Feb 14, 2008 18:22 EST

The Bush administration asked the Supreme Court on Thursday to limit judges' authority to scrutinize evidence against detainees at Guantanamo Bay.

The administration said the court could still add the issue to its calendar this year and hear arguments in a rare May session, then render a decision by late June.

The case is linked to another dispute already at the high court in which detainees are asking the justices to rule that they can use the U.S. civilian courts to challenge their indefinite imprisonment.

Another option for the court is to take no action on the new case until it decides on the extent of the detainees' legal rights.

In the new case, the administration is asking the court to undo a federal appeals court ruling that broadens its authority to look at evidence about whether detainees have been properly characterized as enemy combatants.

A three-judge panel of the U.S. Court of Appeals for the District of Columbia Circuit initially ruled on the case in July. The full court refused in early February, in a 5-5 split, to reconsider that ruling. It takes a majority of the court to reconsider a panel decision.
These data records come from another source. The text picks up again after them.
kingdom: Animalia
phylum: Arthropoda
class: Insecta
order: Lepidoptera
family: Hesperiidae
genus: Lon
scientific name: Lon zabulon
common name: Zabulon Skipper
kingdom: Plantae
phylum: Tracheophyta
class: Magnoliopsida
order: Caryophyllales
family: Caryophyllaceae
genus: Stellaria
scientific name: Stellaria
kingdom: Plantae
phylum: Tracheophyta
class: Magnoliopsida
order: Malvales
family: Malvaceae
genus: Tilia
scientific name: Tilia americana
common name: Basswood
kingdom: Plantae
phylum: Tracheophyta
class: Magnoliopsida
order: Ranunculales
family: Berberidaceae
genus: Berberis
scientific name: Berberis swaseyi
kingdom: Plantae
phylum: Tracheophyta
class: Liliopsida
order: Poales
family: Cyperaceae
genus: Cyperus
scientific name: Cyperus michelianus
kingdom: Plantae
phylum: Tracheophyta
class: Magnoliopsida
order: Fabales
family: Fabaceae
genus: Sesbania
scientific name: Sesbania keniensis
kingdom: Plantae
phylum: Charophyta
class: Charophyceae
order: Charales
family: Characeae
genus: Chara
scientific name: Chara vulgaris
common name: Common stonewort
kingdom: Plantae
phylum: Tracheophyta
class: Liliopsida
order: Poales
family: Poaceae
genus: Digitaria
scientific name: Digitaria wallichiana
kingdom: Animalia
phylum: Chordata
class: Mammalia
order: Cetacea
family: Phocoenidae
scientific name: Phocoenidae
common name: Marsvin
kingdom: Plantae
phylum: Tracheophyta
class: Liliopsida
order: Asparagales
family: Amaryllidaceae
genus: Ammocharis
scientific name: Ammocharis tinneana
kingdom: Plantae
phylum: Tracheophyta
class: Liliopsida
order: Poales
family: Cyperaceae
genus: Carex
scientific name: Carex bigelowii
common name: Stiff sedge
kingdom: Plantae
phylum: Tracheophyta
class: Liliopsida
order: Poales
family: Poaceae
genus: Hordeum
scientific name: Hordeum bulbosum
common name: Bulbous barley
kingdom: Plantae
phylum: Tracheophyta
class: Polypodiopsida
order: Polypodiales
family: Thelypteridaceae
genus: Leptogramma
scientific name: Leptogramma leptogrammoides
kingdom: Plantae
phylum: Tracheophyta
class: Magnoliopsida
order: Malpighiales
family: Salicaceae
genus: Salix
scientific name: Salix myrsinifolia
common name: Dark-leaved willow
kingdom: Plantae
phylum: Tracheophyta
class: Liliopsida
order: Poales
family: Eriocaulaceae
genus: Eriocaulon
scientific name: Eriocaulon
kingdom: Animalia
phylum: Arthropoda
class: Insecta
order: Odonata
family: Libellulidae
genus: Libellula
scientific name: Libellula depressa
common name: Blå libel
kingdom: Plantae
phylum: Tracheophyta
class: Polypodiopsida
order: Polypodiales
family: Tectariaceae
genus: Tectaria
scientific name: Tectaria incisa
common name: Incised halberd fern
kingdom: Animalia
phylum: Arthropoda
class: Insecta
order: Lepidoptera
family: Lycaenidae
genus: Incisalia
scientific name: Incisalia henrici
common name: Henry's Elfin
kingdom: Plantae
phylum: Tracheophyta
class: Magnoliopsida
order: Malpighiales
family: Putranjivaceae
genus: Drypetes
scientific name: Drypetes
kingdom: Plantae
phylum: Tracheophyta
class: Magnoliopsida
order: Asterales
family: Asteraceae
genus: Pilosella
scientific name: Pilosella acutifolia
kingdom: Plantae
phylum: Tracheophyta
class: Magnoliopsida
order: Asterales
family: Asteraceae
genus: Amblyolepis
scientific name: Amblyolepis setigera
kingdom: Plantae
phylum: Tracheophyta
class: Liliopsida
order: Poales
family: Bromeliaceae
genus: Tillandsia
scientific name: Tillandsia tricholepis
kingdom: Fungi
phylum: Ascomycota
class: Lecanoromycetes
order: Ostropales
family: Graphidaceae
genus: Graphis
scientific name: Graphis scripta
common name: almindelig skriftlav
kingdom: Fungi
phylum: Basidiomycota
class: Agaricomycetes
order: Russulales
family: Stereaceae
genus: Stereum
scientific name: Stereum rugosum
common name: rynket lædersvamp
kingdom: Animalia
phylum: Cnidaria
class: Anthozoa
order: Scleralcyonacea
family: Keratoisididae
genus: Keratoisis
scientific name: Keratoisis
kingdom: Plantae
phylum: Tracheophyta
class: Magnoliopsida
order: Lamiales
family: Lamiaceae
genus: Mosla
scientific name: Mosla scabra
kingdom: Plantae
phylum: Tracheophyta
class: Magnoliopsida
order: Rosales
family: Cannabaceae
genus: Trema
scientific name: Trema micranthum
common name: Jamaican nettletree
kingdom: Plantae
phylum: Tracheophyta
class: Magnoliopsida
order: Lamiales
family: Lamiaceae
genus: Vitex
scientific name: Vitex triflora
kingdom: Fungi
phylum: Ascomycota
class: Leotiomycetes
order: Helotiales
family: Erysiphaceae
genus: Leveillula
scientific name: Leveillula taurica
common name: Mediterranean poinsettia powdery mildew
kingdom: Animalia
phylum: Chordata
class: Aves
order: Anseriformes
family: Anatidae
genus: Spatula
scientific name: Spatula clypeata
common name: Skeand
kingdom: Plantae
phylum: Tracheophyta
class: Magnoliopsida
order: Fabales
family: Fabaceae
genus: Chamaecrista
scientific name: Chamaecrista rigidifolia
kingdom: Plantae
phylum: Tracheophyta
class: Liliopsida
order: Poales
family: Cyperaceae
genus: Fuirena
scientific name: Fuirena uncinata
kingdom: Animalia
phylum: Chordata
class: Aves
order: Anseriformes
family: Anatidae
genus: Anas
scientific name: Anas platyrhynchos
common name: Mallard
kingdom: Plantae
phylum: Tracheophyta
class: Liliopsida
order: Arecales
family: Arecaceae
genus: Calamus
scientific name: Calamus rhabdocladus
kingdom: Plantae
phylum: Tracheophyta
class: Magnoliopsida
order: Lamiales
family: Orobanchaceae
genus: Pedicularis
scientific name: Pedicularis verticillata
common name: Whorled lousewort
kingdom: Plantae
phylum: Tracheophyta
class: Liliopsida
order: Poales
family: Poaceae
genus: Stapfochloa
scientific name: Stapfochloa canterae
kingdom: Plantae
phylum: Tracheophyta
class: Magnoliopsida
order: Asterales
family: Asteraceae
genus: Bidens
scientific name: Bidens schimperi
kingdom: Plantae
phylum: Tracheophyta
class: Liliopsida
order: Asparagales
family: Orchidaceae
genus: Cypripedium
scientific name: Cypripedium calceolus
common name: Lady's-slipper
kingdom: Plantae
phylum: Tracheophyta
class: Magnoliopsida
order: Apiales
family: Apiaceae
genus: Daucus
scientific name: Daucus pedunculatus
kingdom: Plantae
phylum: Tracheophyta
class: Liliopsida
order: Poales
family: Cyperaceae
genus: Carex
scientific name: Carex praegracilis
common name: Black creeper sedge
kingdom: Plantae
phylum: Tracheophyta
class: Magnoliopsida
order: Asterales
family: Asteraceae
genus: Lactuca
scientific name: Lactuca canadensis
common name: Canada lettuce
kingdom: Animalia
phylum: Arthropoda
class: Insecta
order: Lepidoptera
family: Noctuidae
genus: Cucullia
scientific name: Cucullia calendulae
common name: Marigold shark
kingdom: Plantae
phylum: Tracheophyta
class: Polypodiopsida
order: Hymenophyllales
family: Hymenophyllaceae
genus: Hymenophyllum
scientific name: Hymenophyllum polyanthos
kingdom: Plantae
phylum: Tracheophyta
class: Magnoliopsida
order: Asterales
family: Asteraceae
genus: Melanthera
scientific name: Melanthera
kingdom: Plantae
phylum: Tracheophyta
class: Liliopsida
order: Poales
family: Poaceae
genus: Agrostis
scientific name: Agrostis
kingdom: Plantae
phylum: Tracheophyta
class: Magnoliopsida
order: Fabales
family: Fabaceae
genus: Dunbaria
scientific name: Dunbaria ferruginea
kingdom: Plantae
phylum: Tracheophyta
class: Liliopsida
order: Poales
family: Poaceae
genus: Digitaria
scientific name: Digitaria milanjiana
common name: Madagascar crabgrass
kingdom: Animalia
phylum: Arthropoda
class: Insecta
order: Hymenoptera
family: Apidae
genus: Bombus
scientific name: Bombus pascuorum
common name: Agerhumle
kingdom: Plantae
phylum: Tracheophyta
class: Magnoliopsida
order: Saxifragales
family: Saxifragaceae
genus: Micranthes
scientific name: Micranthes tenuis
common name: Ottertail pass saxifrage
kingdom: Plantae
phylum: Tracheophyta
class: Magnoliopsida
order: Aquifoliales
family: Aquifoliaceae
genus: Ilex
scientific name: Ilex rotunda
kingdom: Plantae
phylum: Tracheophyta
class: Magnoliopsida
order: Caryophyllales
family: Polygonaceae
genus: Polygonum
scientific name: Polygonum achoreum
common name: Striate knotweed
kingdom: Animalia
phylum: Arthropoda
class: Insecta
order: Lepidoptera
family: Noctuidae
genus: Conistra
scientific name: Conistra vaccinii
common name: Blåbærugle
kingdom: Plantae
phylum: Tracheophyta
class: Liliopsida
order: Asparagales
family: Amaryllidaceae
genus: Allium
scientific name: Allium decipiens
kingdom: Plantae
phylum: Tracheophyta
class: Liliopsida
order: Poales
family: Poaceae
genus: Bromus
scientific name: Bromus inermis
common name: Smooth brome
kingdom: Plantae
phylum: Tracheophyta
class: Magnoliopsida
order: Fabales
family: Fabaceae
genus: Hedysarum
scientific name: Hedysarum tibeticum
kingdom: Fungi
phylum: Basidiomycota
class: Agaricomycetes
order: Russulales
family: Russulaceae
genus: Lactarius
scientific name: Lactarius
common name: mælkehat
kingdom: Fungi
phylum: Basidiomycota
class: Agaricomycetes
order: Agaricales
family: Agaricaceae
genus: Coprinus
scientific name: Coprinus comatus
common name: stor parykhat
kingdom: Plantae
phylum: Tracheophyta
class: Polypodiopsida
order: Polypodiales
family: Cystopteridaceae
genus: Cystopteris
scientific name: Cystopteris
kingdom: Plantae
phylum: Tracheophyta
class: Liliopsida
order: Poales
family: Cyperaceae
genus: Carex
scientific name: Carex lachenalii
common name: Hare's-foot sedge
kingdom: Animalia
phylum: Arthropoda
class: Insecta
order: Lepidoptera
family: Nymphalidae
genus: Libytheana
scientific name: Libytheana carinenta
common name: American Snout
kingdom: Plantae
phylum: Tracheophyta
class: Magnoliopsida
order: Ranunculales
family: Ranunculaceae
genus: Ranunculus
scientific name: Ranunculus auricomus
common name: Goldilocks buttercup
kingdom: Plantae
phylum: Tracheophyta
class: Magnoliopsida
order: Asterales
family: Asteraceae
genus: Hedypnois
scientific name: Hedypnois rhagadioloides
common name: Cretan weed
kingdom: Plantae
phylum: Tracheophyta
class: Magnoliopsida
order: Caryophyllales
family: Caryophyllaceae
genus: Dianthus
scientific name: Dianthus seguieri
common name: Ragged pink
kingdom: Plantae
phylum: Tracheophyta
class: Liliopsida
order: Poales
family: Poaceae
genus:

The ruling held that, when Guantanamo Bay detainees challenge their status as "enemy combatants," judges must review all the evidence, not just the evidence the military chooses.

The administration said the decision jeopardizes national security.

At the Guantanamo hearings, detainees are not allowed to have lawyers present and the Pentagon decides what evidence to present. And unlike in criminal trials, the government is not obligated to turn over evidence that the defendant might be innocent.

If the military reviewers designate a prisoner as an enemy combatant, the prisoner can challenge that decision before the appeals court in Washington. The administration wants the appeals court to look at only the evidence considered by the Pentagon panel that decided the detainee is an enemy combatant.

A decision to hear the new case could come as early as Tuesday.

The case is Gates v. Bismullah, 07-1054.